My intention is not to just give you something you "knew without really knowing." My intention for this is to give you this in a codified manner. Here is truly the actual meme, so to speak, for understanding what exactly it is the media is doing and how they do it. You will not find such a simple and concise explanation anywhere else.

After now, you should apply this technique to the next news program you watch and notice how the "script" fits the model presented here.

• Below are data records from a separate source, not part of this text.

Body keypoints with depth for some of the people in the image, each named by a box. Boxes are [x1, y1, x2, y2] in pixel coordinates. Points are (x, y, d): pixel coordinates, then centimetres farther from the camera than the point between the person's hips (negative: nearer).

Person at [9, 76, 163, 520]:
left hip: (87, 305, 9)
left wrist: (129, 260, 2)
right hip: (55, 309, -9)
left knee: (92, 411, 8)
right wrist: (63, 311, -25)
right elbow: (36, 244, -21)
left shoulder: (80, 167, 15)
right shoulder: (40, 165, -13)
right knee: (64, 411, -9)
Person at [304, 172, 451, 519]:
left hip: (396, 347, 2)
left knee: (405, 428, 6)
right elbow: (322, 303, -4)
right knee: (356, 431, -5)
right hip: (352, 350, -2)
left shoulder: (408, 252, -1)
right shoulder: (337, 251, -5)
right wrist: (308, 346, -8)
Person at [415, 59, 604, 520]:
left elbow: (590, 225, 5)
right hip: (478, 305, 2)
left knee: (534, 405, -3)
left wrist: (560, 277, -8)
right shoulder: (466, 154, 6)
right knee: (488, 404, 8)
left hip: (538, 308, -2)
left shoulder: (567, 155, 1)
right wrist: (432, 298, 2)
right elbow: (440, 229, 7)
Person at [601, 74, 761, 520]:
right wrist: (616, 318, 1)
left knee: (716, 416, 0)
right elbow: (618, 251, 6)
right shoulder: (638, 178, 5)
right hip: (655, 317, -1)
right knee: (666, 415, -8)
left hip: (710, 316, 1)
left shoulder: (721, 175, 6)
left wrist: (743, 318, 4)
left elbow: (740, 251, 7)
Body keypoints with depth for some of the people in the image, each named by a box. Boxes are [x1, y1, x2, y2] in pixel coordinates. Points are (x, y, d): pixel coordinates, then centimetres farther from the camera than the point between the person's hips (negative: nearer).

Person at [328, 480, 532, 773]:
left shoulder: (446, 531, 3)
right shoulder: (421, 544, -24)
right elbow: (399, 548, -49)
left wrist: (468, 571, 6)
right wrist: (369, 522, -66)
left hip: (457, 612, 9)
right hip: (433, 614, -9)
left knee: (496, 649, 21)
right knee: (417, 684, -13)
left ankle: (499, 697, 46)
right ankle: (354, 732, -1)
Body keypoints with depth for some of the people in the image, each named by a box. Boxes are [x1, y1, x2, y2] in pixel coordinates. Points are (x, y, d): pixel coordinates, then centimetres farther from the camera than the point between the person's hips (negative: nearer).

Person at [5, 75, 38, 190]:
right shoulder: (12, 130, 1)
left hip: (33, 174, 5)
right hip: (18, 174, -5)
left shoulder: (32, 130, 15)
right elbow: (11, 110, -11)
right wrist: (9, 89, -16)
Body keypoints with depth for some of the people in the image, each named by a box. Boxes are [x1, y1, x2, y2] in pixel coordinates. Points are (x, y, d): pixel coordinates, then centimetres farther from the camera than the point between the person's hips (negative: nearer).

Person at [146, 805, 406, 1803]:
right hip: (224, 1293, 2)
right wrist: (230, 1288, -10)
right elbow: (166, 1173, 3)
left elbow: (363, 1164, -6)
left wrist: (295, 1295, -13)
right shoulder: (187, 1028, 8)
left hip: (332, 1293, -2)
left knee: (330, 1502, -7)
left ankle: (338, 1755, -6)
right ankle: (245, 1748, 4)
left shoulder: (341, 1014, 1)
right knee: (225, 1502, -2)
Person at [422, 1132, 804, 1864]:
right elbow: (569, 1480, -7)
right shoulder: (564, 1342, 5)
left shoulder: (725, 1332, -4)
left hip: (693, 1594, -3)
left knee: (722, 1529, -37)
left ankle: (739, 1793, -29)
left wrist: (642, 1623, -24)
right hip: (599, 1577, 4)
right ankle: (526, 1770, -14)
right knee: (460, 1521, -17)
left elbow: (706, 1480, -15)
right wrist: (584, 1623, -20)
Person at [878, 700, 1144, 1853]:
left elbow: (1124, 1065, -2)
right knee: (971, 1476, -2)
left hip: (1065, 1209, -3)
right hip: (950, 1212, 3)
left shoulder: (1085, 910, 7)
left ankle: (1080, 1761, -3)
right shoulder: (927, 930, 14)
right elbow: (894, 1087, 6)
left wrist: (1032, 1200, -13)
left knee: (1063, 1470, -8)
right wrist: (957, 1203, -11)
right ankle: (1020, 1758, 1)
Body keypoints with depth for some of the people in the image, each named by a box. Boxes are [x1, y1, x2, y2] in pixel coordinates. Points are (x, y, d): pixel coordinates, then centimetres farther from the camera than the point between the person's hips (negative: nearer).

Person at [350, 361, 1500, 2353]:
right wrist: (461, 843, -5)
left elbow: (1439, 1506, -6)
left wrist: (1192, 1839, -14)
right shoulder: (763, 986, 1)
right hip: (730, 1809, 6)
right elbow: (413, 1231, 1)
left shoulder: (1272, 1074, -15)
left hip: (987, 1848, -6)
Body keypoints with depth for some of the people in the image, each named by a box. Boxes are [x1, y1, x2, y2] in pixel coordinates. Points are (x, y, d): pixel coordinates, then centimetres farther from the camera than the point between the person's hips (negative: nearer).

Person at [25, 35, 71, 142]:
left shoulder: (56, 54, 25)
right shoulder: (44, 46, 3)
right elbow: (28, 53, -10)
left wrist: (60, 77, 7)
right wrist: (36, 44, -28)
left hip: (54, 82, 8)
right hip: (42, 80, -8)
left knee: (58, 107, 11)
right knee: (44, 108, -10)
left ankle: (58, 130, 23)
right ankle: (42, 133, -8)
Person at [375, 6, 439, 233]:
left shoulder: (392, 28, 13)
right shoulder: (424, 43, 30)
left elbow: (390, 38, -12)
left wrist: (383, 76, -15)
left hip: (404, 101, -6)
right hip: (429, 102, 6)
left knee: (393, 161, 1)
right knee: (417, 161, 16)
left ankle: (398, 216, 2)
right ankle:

After now you will know how to Intensify your awareness of the techniques used against us in order to Downplay the desired effect. Not only will you be able to do this (which, most of you reading this, probably already do. . .), but you will be able to present this very concept in a simple, codified manner allowing you to speak very easily about this concept to the Average Joe. Most people do not understand, nor have they ever given a thought, to how media unconsciously persuades us. Often times most people will deny it flat out unless stiff evidence is presented to them. This effectively simple way of understanding Media Persuasion will help you to enlighten someone who previously had "blinders" on.

Just remember, once you alter a persons reality/perception, they become suggestible to new information, so choose your words wisely! Last thing we need is more people running around thinking that Lizard People are everywhere!!!

Pass this along and remember it well. You may have to use these very same techniques to reach your audience someday. These are the tools, use them to build.